Endpoints›Chat completions

Chat completions

Send a list of messages, get back a model-generated reply. The /v1/chat/completions endpoint is the primary way to use any of the 9 catalog LLMs through tokmux.

POSThttps://api.tokmux.dev/v1/chat/completions

Virtual Keys

A Virtual Key (prefix sk_app_) is the credential customers use to call any model in the tokmux catalog. One key, every provider, governed by your project's budget and allowlist.

Each Virtual Key:

Is scoped to a per-model allowlist — a key can target a single model or any subset across capabilities (LLM chat, TTS, STT, image, video, search). Minimum one model per capability the key covers.
Carries a monthly Credits cap and a customer-side rate limit.
Is created and revoked from the Virtual Keys page in the dashboard.

Management keys (prefix sk_management_) are a separate concept. An organization has exactly one management key, used for catalog listing and Virtual Key administration; it cannot make inference requests. The two key types are independent — a Virtual Key authenticates inference, a management key authenticates dashboard / API administration.

Schema compatibility

tokmux is drop-in compatible with OpenAI and Anthropic API schemas. Point your existing client at the tokmux base URL, replace the provider key with a Virtual Key, ship.

Schema	Endpoint
OpenAI-compatible	POST /v1/chat/completions
Anthropic-compatible	POST /v1/messages

The same Virtual Key works against both schemas — pick whichever your client already targets.

Authentication

Pass your Virtual Key in the Authorization header.

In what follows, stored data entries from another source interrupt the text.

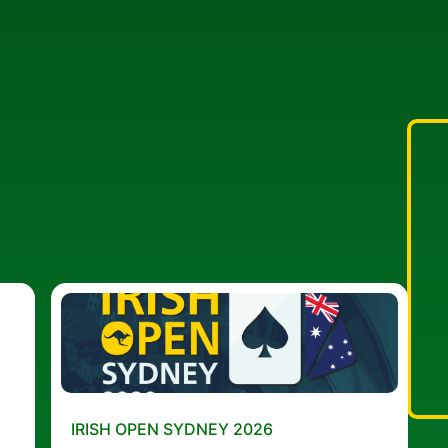
IRISH OPEN SYDNEY 2026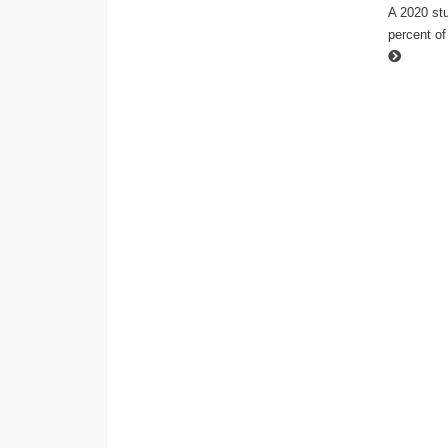
A 2020 stu
percent of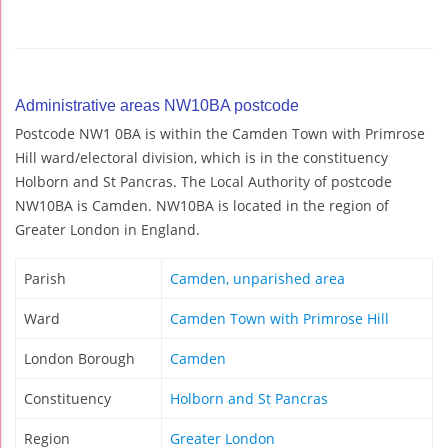
Administrative areas NW10BA postcode
Postcode NW1 0BA is within the Camden Town with Primrose
Hill ward/electoral division, which is in the constituency
Holborn and St Pancras. The Local Authority of postcode
NW10BA is Camden. NW10BA is located in the region of
Greater London in England.
Parish
Camden, unparished area
Ward
Camden Town with Primrose Hill
London Borough
Camden
Constituency
Holborn and St Pancras
Region
Greater London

Authorization: Bearer sk_app_XnkP9f...

A 403 with scope_denied means the Virtual Key isn't allowlisted for this model.

Request body

Field	Type	Description
modelrequired	string	Slug from the catalog. Example openai/gpt-5-4, anthropic/claude-sonnet-4-6, fireworks-ai/fireworks-deepseek-v4-pro.
messagesrequired	array	Conversation so far. Each item has role (system, user, assistant, tool) and content.
temperature	number	0–2. Default 1.0. Lower for deterministic, higher for creative.
max_tokens	integer	Cap on output. Defaults to model maximum minus input length.
stream	boolean	If true, response is server-sent events. Default false.
tools	array	Function-calling schemas. tokmux normalizes Anthropic and OpenAI tool calls — define once.
route	object	tokmux extension. Set { "fallback": ["openai/gpt-5-4"] } for automatic provider failover. Credential failover within a single model uses the per-app priority chain.
metadata	object	Up to 10 string-string pairs. Surfaces in audit log and analytics filters.

Example request

{
  "model": "anthropic/claude-sonnet-4-6",
  "messages": [{ "role": "system", "content": "You are a support engineer." },
    { "role": "user",   "content": "Why am I getting 429s on TTS?" }
  ],
  "temperature": 0.7,
  "max_tokens": 2048,
  "route": { "fallback": ["openai/gpt-5-4"] },
  "metadata": { "surface": "support-bot", "env": "prod" }
}

Response shape

{
  "id": "cmpl_01HX9...",
  "object": "chat.completion",
  "model": "anthropic/claude-sonnet-4-6",
  "choices": [{
    "index": 0,
    "message": { "role": "assistant", "content": "429s on TTS while under cap..." },
    "finish_reason": "stop"
  }],
  "usage": { "prompt_tokens": 218, "completion_tokens": 312, "total_tokens": 530 },
  "tokmux": {
    "route": "primary",
    "first_token_ms": 412,
    "credits": "0.01",
    "cached": false
  }
}

Errors

Status	Code	Meaning
401	invalid_api_key	Key is malformed or revoked. Check the Virtual Keys page.
403	scope_denied	Key is valid but not scoped to this capability.
429	rate_limited	RPM ceiling hit. Inspect x-tokmux-rate-limit-remaining.
402	insufficient_credits	Organization Credits balance is at or below zero. Top up to continue.
502	upstream_failed	Provider error. tokmux retried across the credential priority chain; if you see this, all credentials also failed.
503	budget_exhausted	Credits cap reached on this key. Top up or raise the cap.

One key, every model. tokmux normalizes the OpenAI chat schema across all 9 LLMs in the catalog — switch model and nothing else has to change in your code. The same key works for image gen, TTS, STT, and web search via separate /v1/* endpoints.